The older two boys found their fathers early on as they bear their family names. They have met them and established relationships. Xavier recently excitedly showed me a picture of his baby brother born this year, and says he can’t wait to meet him. Katie’s and Giovanni’s dads are no longer living, but Katie has met her grandmother and aunt. All of the children have half-siblings except for Katie. Some of the fathers have been eager to hear from their children, and some have not, creating more emotional stresses on young lives.

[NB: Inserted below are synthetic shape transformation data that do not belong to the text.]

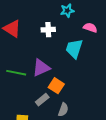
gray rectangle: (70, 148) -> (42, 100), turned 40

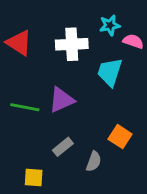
cyan star: (67, 11) -> (110, 25), moved
white cross: (48, 30) -> (72, 44), size x1.5
orange square: (56, 86) -> (120, 137), moved

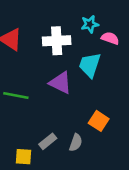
purple triangle: (61, 100) -> (60, 83), moved, turned 50
gray rectangle: (63, 147) -> (48, 141), moved

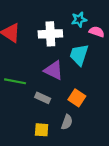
orange square: (99, 121) -> (77, 98), moved
gray rectangle: (48, 141) -> (43, 98), moved, turned 64
yellow square: (24, 157) -> (42, 130), moved

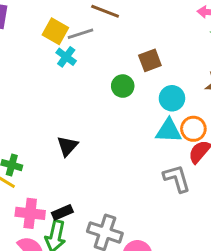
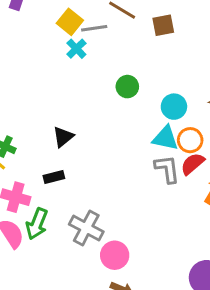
brown square: (150, 60) -> (163, 25), moved
gray L-shape: (177, 178) -> (167, 169), moved
black rectangle: (62, 212) -> (54, 177), moved

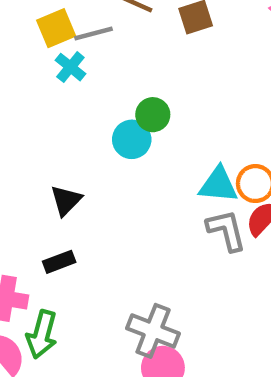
yellow square: (70, 22) -> (56, 28), turned 35
cyan circle: (174, 107) -> (132, 139), moved
gray cross: (86, 228) -> (153, 331), moved

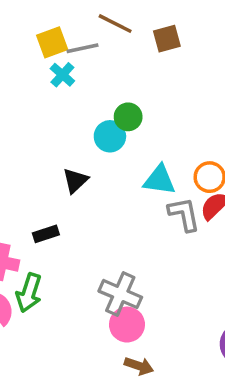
cyan triangle: (218, 185) -> (159, 180), moved
black triangle: (66, 200) -> (75, 181), moved

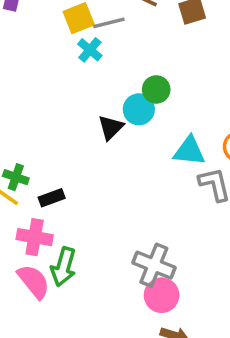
black triangle: (75, 181) -> (111, 128), moved
black rectangle: (46, 234) -> (52, 198), moved

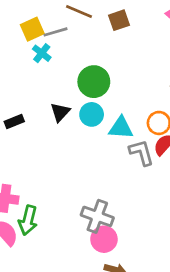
green circle: (156, 89) -> (94, 82), size x1.5
cyan circle: (139, 109) -> (92, 114), moved
black rectangle: (52, 198) -> (14, 121), moved

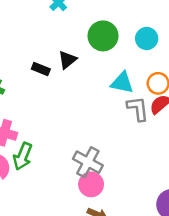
cyan circle: (92, 114) -> (147, 38), moved
black rectangle: (14, 121) -> (41, 69), moved, turned 36

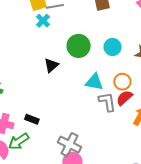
black rectangle: (41, 69) -> (32, 119), moved
green arrow: (23, 156) -> (19, 141), turned 35

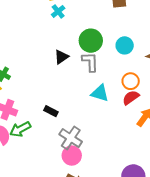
cyan triangle: (94, 82) -> (100, 93), moved
gray L-shape: (107, 102) -> (90, 62), moved
black rectangle: (32, 119) -> (51, 111), moved

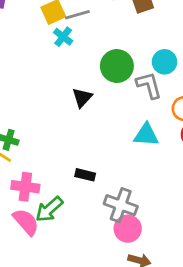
gray L-shape: (90, 62) -> (149, 85), moved

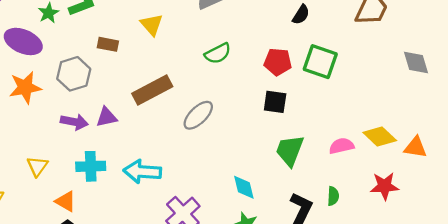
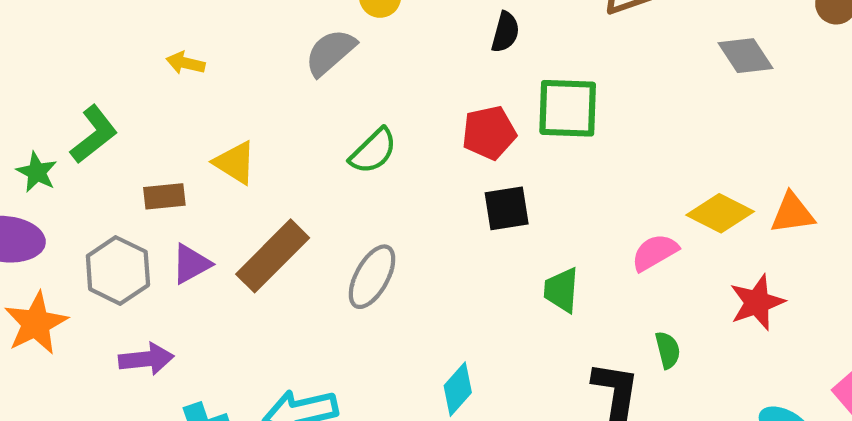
yellow triangle: (152, 25) -> (235, 163), moved
purple triangle: (107, 117) -> (191, 264), moved
green trapezoid: (290, 150) -> (561, 290), size x0.7
cyan diamond: (244, 187) -> (458, 389), moved, turned 72

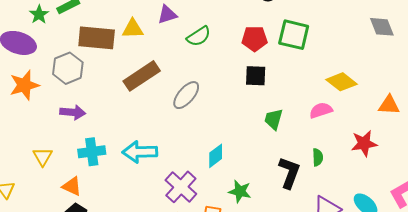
yellow triangle: (235, 163) -> (133, 29), turned -45
brown rectangle: (164, 196) -> (97, 38), size x1.8
yellow diamond: (720, 213) -> (342, 82), moved
purple triangle: (191, 264) -> (167, 15), moved

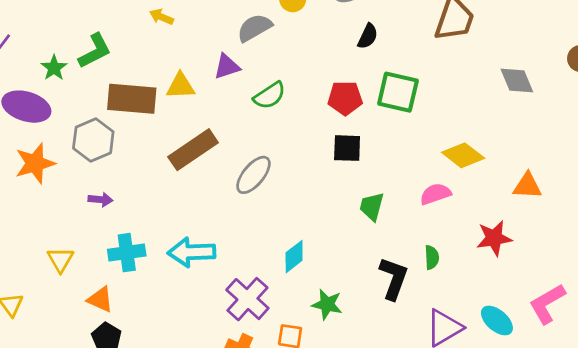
purple arrow: (73, 112) -> (101, 200), size x0.7

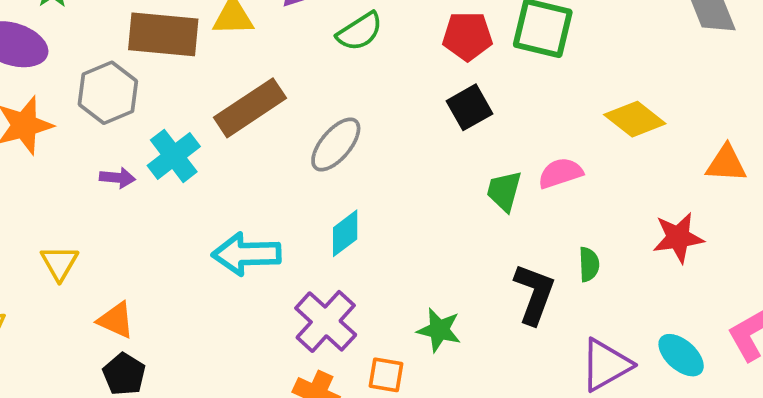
black square: (347, 148) -> (470, 107), turned -32
pink semicircle: (435, 194) -> (560, 173), moved
cyan cross: (127, 253) -> (174, 156), moved, turned -30
cyan diamond: (294, 257) -> (345, 233), moved

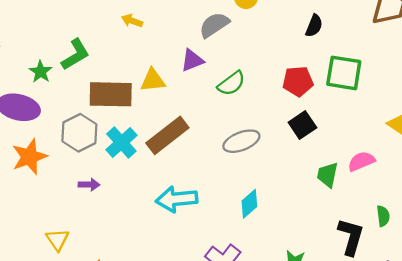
gray ellipse: (336, 145) -> (241, 141), moved, turned 33
cyan cross: (174, 156) -> (121, 142), moved
cyan diamond: (345, 233) -> (249, 204), moved
cyan arrow: (246, 254) -> (177, 199), moved

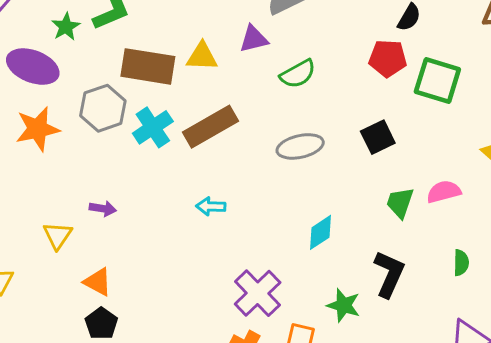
red pentagon: (298, 81) -> (388, 58), moved
purple arrow: (89, 185) -> (103, 209), moved
cyan arrow: (177, 199) -> (211, 206), size x0.6
cyan diamond: (249, 204) -> (321, 232), moved
black L-shape: (351, 237) -> (389, 274), moved

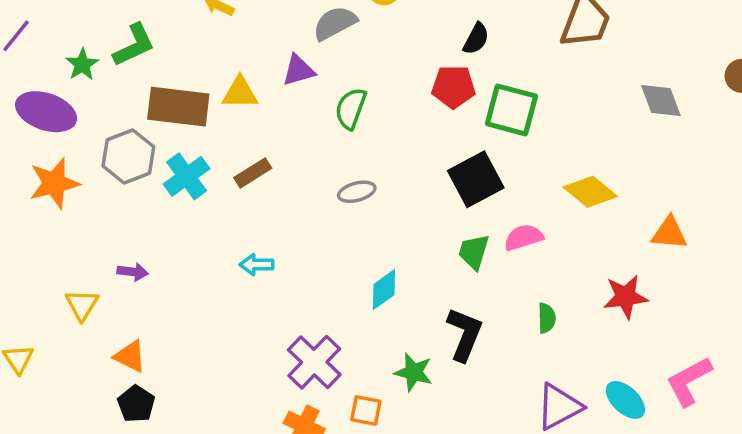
green semicircle: (298, 74) -> (351, 109), turned 141
brown rectangle: (210, 127) -> (253, 173), size x0.6
black square: (378, 137) -> (476, 179), moved, size x1.4
gray ellipse: (300, 146) -> (357, 192), size x0.7

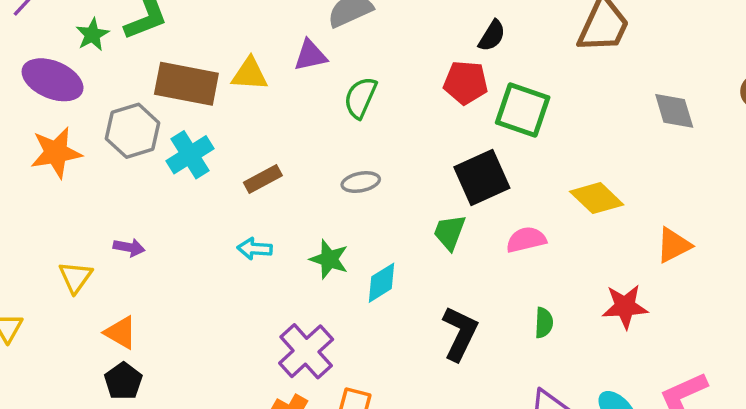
brown rectangle: (253, 173) -> (263, 179), moved
orange triangle: (669, 233) -> (674, 245), turned -36
green trapezoid: (474, 252) -> (450, 232), moved
green star: (414, 372) -> (329, 259), moved

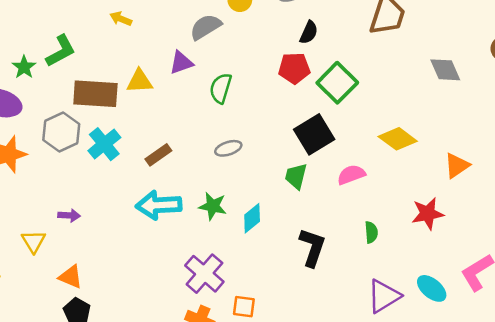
green square: (523, 110) -> (337, 83), turned 33
cyan arrow: (255, 249) -> (159, 205), size x1.8

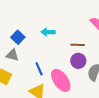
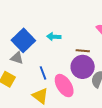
blue square: (18, 37) -> (23, 40), size x1.6
purple circle: (78, 61) -> (83, 67), size x1.5

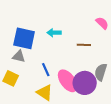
blue square: (23, 40) -> (24, 38), turned -30
purple circle: (83, 67) -> (85, 83), moved

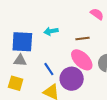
pink ellipse: (68, 81) -> (82, 60), moved
purple circle: (85, 83) -> (72, 79), moved

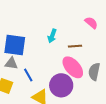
cyan arrow: (51, 31) -> (52, 36), moved, turned -64
blue line: (49, 69) -> (28, 75), moved

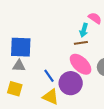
cyan arrow: (52, 36) -> (84, 30), moved
blue line: (28, 75) -> (49, 76), moved

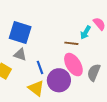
brown line: (81, 43) -> (71, 43), moved
gray triangle: (19, 66) -> (20, 55), moved

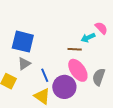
cyan arrow: (85, 33) -> (88, 38), turned 40
gray triangle: (20, 55) -> (24, 64), turned -48

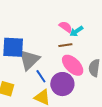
pink semicircle: (101, 28) -> (66, 27), moved
gray triangle: (24, 64) -> (29, 60), moved, size x1.6

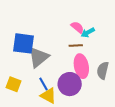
pink ellipse: (73, 65) -> (81, 66), turned 30
blue line: (41, 76) -> (44, 84), moved

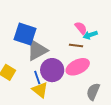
pink ellipse: (81, 66) -> (78, 67), turned 65
gray semicircle: (103, 71) -> (93, 92), moved
purple circle: (70, 84) -> (52, 70), moved

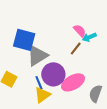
brown line: (76, 45) -> (76, 49), turned -56
pink ellipse: (78, 67) -> (73, 82), moved
yellow triangle: (40, 90) -> (42, 95), turned 48

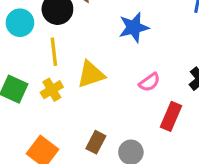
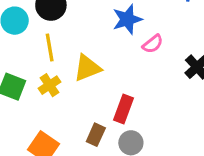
pink semicircle: (149, 82) -> (153, 44), moved
red rectangle: (171, 116) -> (123, 109), moved

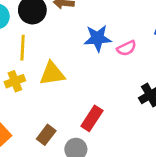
pink semicircle: (153, 44) -> (127, 48), moved
red rectangle: (123, 109) -> (92, 118), moved

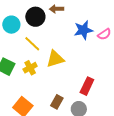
yellow line: (23, 48) -> (32, 44), turned -42

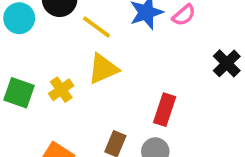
yellow line: (32, 44) -> (97, 27), moved

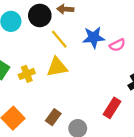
red rectangle: (165, 110) -> (112, 108), moved

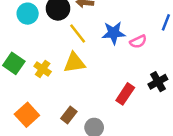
yellow cross: (27, 74) -> (43, 69), turned -35
red rectangle: (112, 108) -> (125, 94), moved

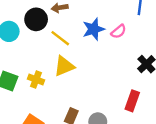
red rectangle: (125, 94) -> (132, 101), moved

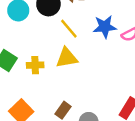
yellow cross: (36, 79) -> (35, 65), turned -35

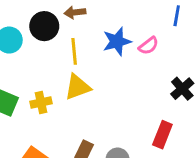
yellow line: (69, 29) -> (74, 51), turned 45

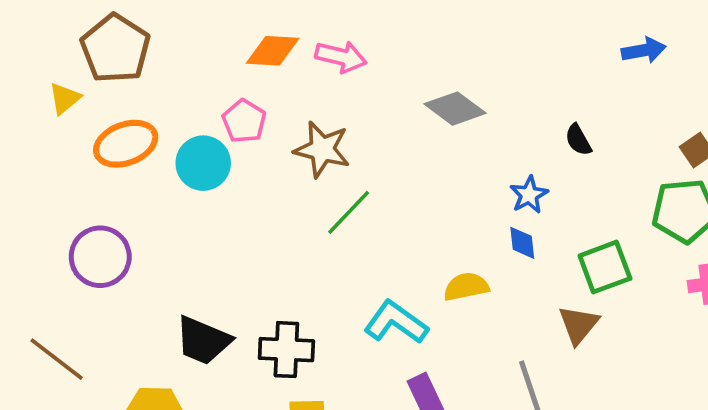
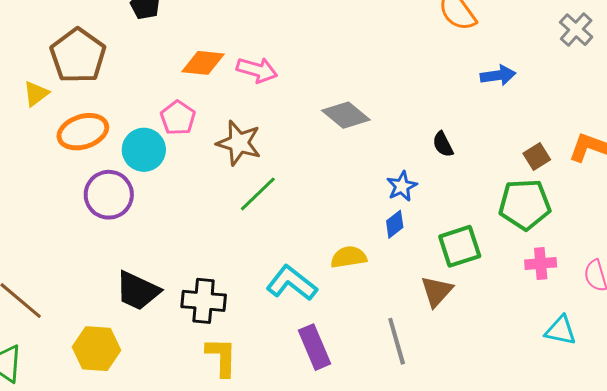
blue diamond: (522, 243) -> (395, 224), turned 56
purple circle: (100, 257) -> (109, 195), moved

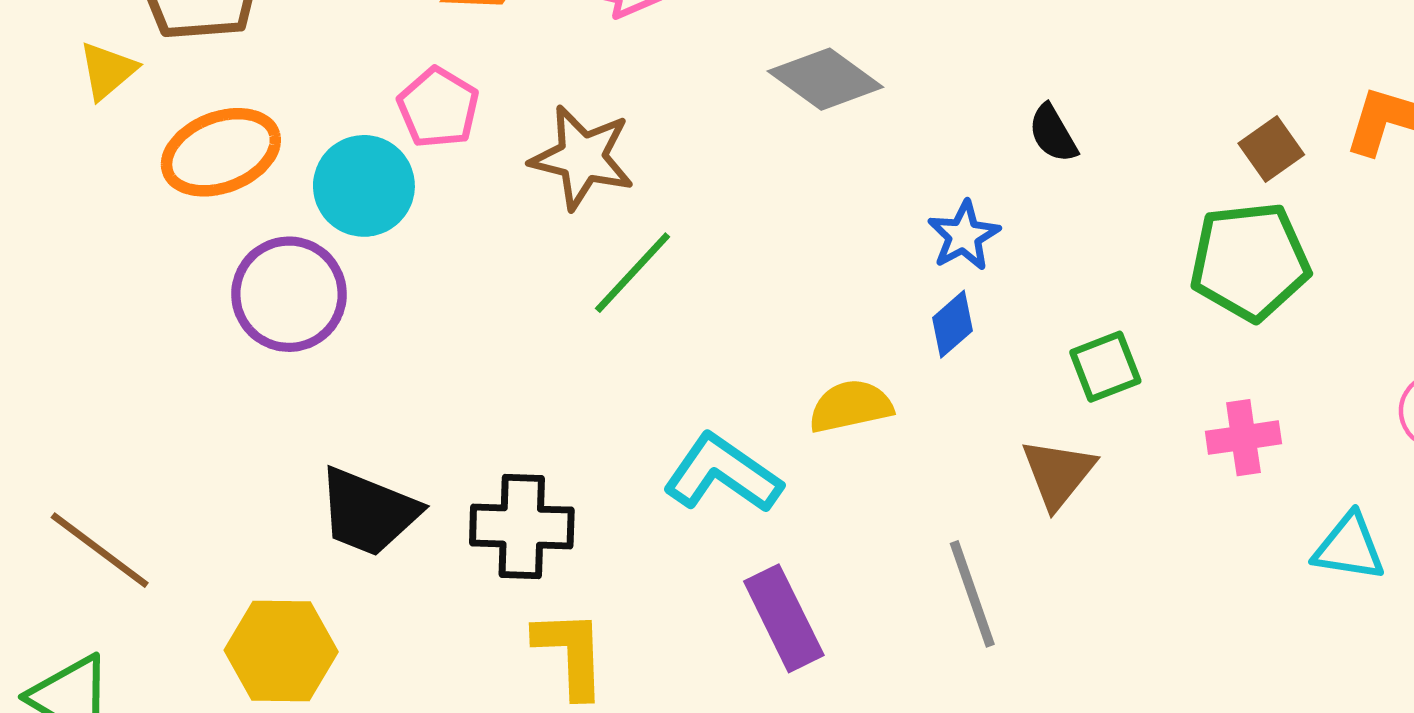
green square: (460, 246) -> (1105, 367), size x0.7
pink cross: (541, 263) -> (1243, 438), moved

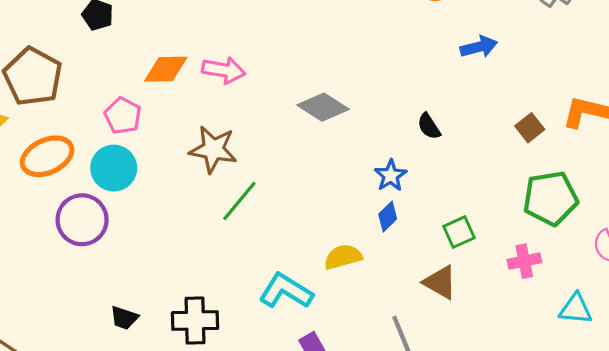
pink pentagon: (438, 108) -> (123, 116), moved
green pentagon: (1250, 261) -> (550, 198), moved
brown triangle: (1058, 473) -> (440, 282), turned -36
black trapezoid: (368, 512) -> (124, 318), size x0.6

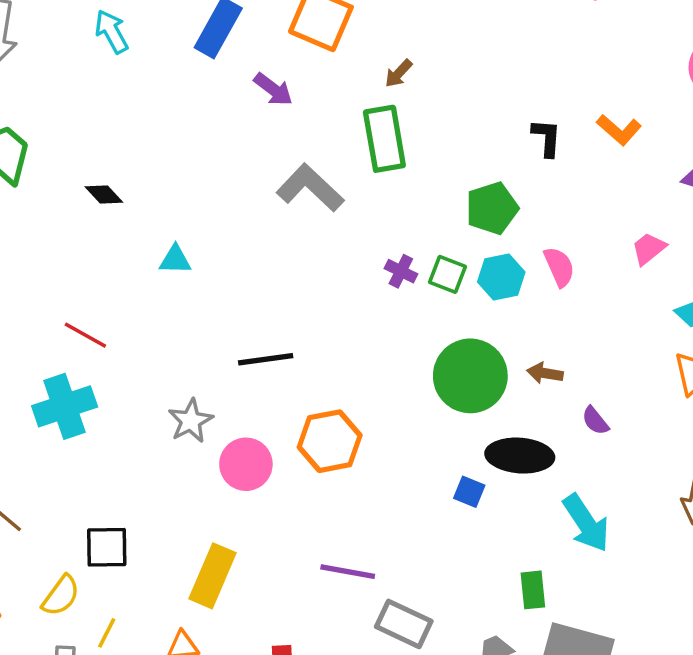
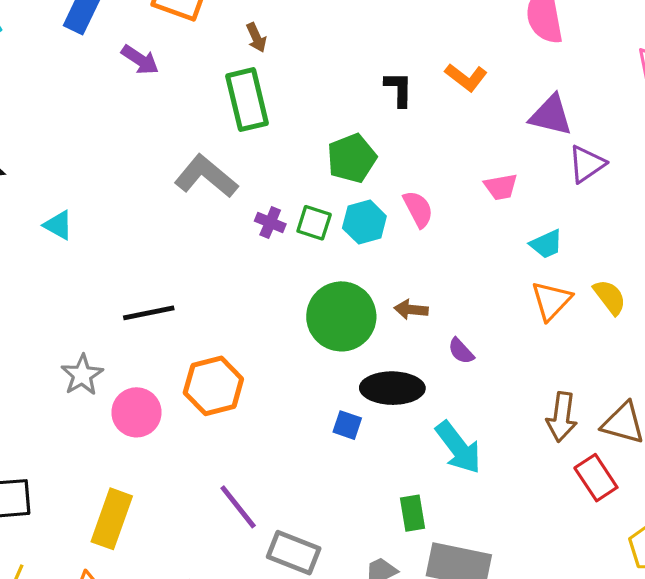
brown arrow: (399, 73) -> (256, 38), turned -64
gray L-shape: (310, 188) -> (206, 176), moved
pink trapezoid: (649, 249) -> (501, 187), turned -148
cyan triangle: (175, 260) -> (58, 225), turned 32
purple line: (348, 572) -> (238, 507), turned 45

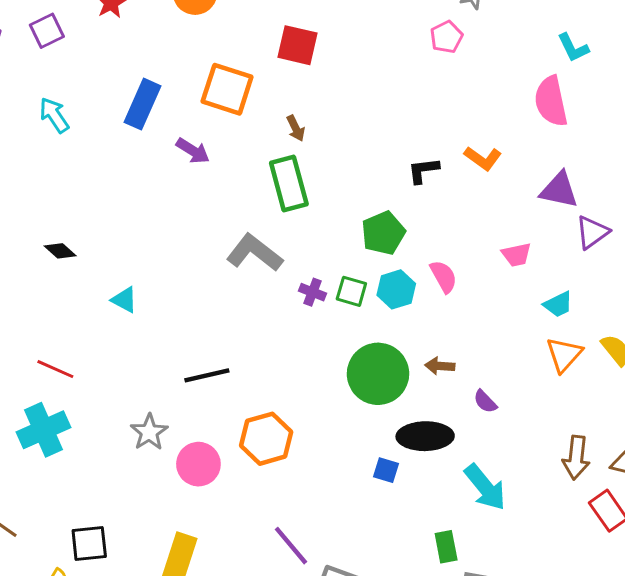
black L-shape: (399, 89) -> (423, 170), turned -96

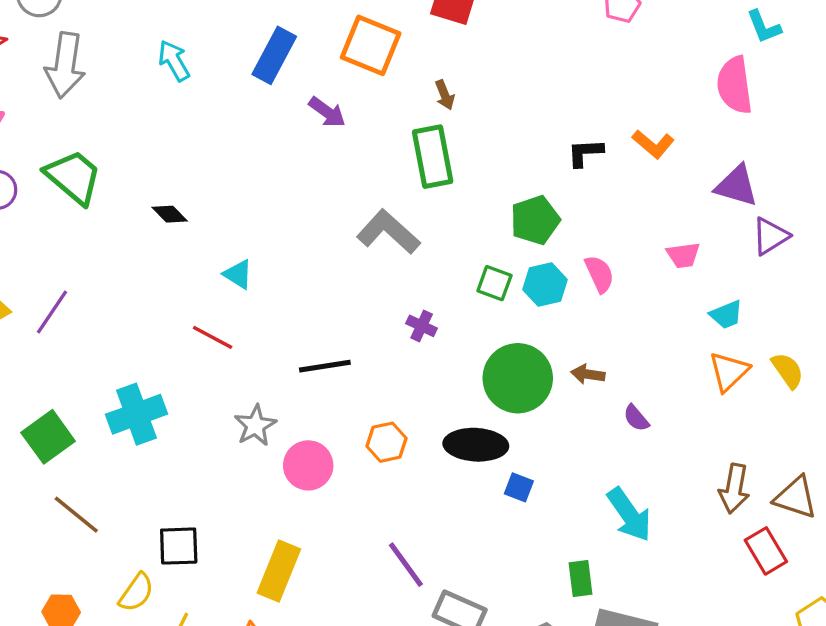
purple cross: (312, 292) -> (422, 326), moved
red line: (55, 369) -> (213, 337), moved
black ellipse: (425, 436) -> (476, 445), moved
orange hexagon: (266, 439) -> (386, 442), size x0.7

I have watched these six lives totally transform in the past nine years that I have known them. It has been God who has done it. He has used many people, but especially their new parents and family. Grace and Christopher have poured themselves out as an offering to God in the lives of these children, and they continue to daily. I just returned from Florida, where I visited with Xavier, Dylan, and Katie. Earlier this year, I visited Grace and Christopher and the children in their new Texas home. God’s fingerprints of protection and provision are over them all. And Katie is now a beautiful young woman. She makes my heart so happy—she has come so far.


Aaron, Giovanni, Christopher, Faith, Grace, Katie and Ashton

Like in all of our lives, God will continue to transform and grow these children and their parents. God hasn’t stopped writing on their hearts. I asked Grace and Christopher what their hopes and dreams are for these new children of theirs. Christopher answered: “They are each incredibly gifted.” [I heartily concur.] “Our prayer for them is that they come face to face with God’s love for them. That they encounter Him in their hearts and trust their lives to Him. That they allow their gifts to be used by Him.” 

Sort of as an after-thought, he added, “Maybe one of them, a preacher.”